The interesting thing is that I’ve never been the kind of person to poo-poo something just because it’s popular. I always hated when my friends (back when I had friends) would say things like, “Oh man, I totally liked Green Day before they got popular. Geesh.”
But this is different.
Funnily enough, though, I couldn’t figure out exactly why it was so different until quite recently.
See, during every Jewish holiday, if you’re like me and have a bunch of dorky orthodox friends, Facebook’s newsfeed fills up with these things called “d’var Torahs” (literally, “words of Torah”. Meaning lessons about the holiday, basically).
I always got kind of bored with these things. I mean, so many of them are the same things you hear every year.
Or if there aren’t dvar Torahs, there are just little nice thoughts about the holiday. Thoughts like “Hanukkah taught me this, this, and this.”
And then you’d have those annoying bloggers who would share “10 Hanukkah Photos”. Silly bloggers.
And, all that stuff, I just always got bored with a bit, as much as it was nice, as much as it was a reminder of the holiday coming up.
But this year, with Thanksgivukkah coming around, that changed for me.
Because Thanksgivukkah is perhaps the most empty, marketing-esque, diversionary thing I’ve ever witnessed orthodox Jews get so excited about.
It literally has no meaning. When people write about it, it’s only in regards to the food. Or trying to somehow find parallels between the pilgrims and the Maccabbees (the Indians were the victims, folks!).
There is literally no substance whatsoever to this discussion. Literally nothing that will make you want to improve your life or change how you conduct yourself on a day to day level. Nothing that will make you think. It’s pure emptiness. High fructose corn syrup. Cotton candy.

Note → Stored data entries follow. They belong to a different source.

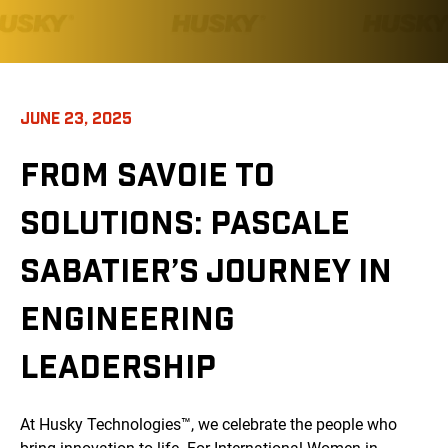
JUNE 23, 2025
FROM SAVOIE TO
SOLUTIONS: PASCALE
SABATIER’S JOURNEY IN
ENGINEERING
LEADERSHIP
At Husky Technologies™, we celebrate the people who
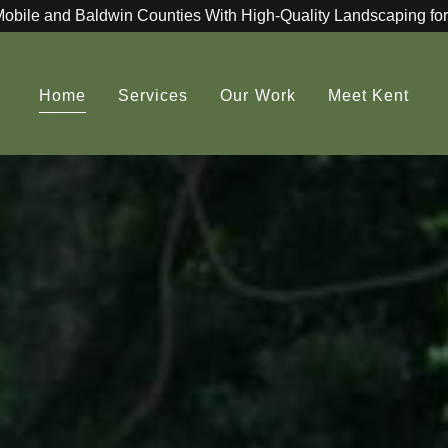
Mobile and Baldwin Counties With High-Quality Landscaping for
Home
Services
Our Work
Meet Kent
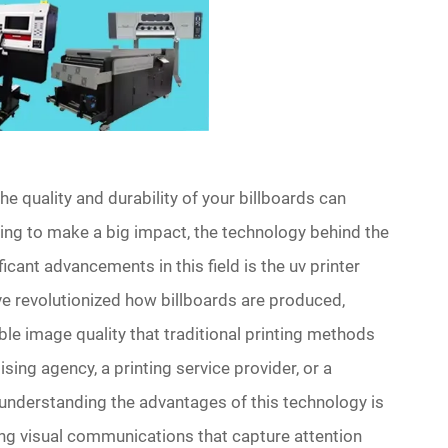
he quality and durability of your billboards can
ng to make a big impact, the technology behind the
ant advancements in this field is the uv printer
e revolutionized how billboards are produced,
ible image quality that traditional printing methods
ing agency, a printing service provider, or a
nderstanding the advantages of this technology is
ing visual communications that capture attention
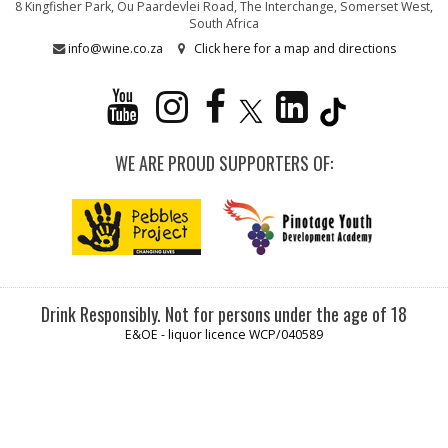
8 Kingfisher Park, Ou Paardevlei Road, The Interchange, Somerset West,
South Africa
info@wine.co.za
Click here for a map and directions
WE ARE PROUD SUPPORTERS OF:
Drink Responsibly. Not for persons under the age of 18
E&OE - liquor licence WCP/040589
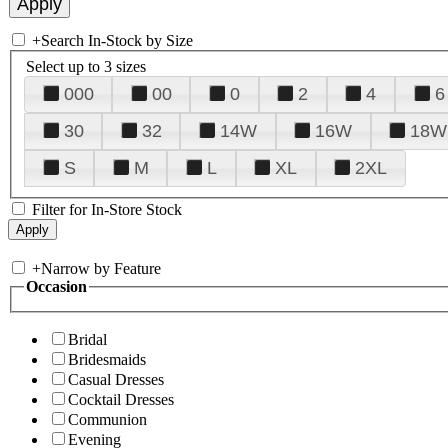
+
Search In-Stock by Size
Select up to 3 sizes
000
00
0
2
4
6
30
32
14W
16W
18W
S
M
L
XL
2XL
Filter for In-Store Stock
+
Narrow by Feature
Occasion
Bridal
Bridesmaids
Casual Dresses
Cocktail Dresses
Communion
Evening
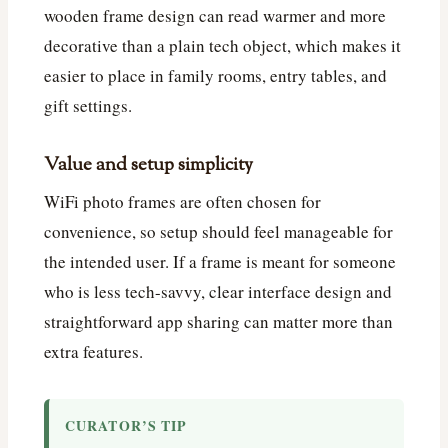
wooden frame design can read warmer and more
decorative than a plain tech object, which makes it
easier to place in family rooms, entry tables, and
gift settings.
Value and setup simplicity
WiFi photo frames are often chosen for
convenience, so setup should feel manageable for
the intended user. If a frame is meant for someone
who is less tech-savvy, clear interface design and
straightforward app sharing can matter more than
extra features.
CURATOR’S TIP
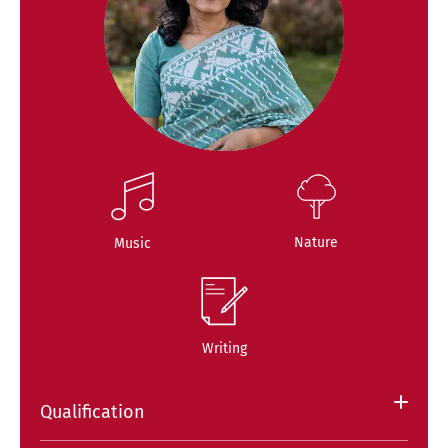
Nature
Music
Writing
Qualification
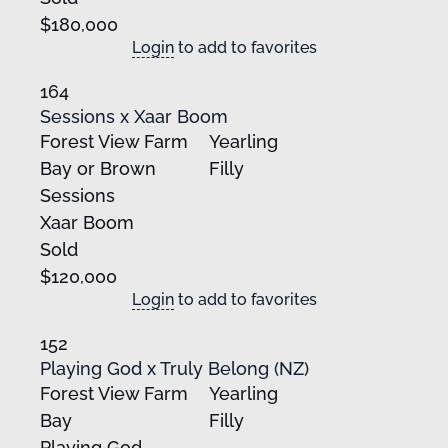
$180,000
Login
to add to favorites
164
Sessions x Xaar Boom
Forest View Farm
Yearling
Bay or Brown
Filly
Sessions
Xaar Boom
Sold
$120,000
Login
to add to favorites
152
Playing God x Truly Belong (NZ)
Forest View Farm
Yearling
Bay
Filly
Playing God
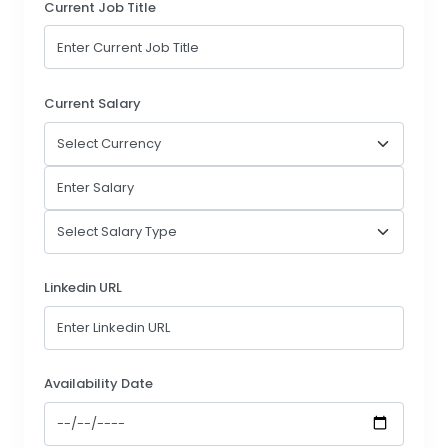
Current Job Title
Current Salary
Linkedin URL
Availability Date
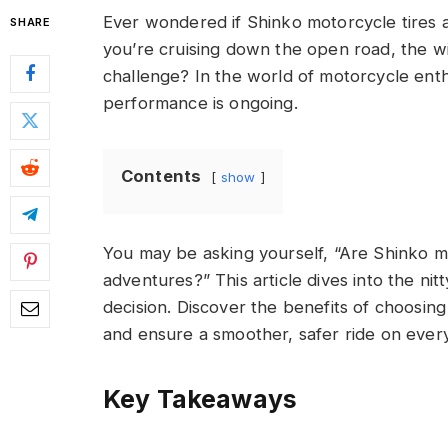
Ever wondered if Shinko motorcycle tires ar
SHARE
you’re cruising down the open road, the wi
challenge? In the world of motorcycle enth
performance is ongoing.
Contents
show
You may be asking yourself, “Are Shinko m
adventures?” This article dives into the nit
decision. Discover the benefits of choosi
and ensure a smoother, safer ride on every
Key Takeaways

But, interestingly enough, because of that emptiness, I had a realization about those “boring” dvar Torahs I would hear every year.
I suddenly missed them with all my heart.
Okay, perhaps they were repetitive. Perhaps they were a bit dry. Perhaps they weren’t all great works of creative genius.
But they had meaning. They had substance. If you really think about them, they will make you want to improve your life.
And that’s when I was finally reminded of why I had become an orthodox Jew.
For the meaning.
When I was young, as a secular Jew, holidays were “nice”. They were moments to spend together with family and friends. But there wasn’t ever any depth to them. I’d learn a lesson or two. But the lessons were empty. Nowhere as deep as the Taoism I was learning. Or the philosophy I studied.
I became an orthodox Jew when I realized just how deep these days could be. When I realized that every moment is a chance to grow, everything we do, everything we read, everything we engage in, can be a chance to elevate the world as well as ourselves. Every moment can have meaning.
So, it was interesting: the fact that Thanksgivukkah has bothered me so much has actually almost felt like a blessing. It was a wake up call. A reminder of why I’ve chosen to live life I’ve taken upon myself.
Because it can be so easy to take it for granted. It can be so easy to complain about the little things. The fact that its creativity still has so far to go. The fact that it can be so hard to fit in if you’re a square peg. And on and on.
There are things to complain about. Cultural things, things that aren’t the way we wish they would be.
But in a world where meaning is seen as secondary; where it’s more important that the creative world entertain us than change us; where holidays are more about culture than connecting with the deepness of the world; where Thanksgiving and Hanukkah could ever be seen as compatible…
I’m grateful for the life I chose.
So thank you, Thanksgivukkah, maybe you served a purpose after all.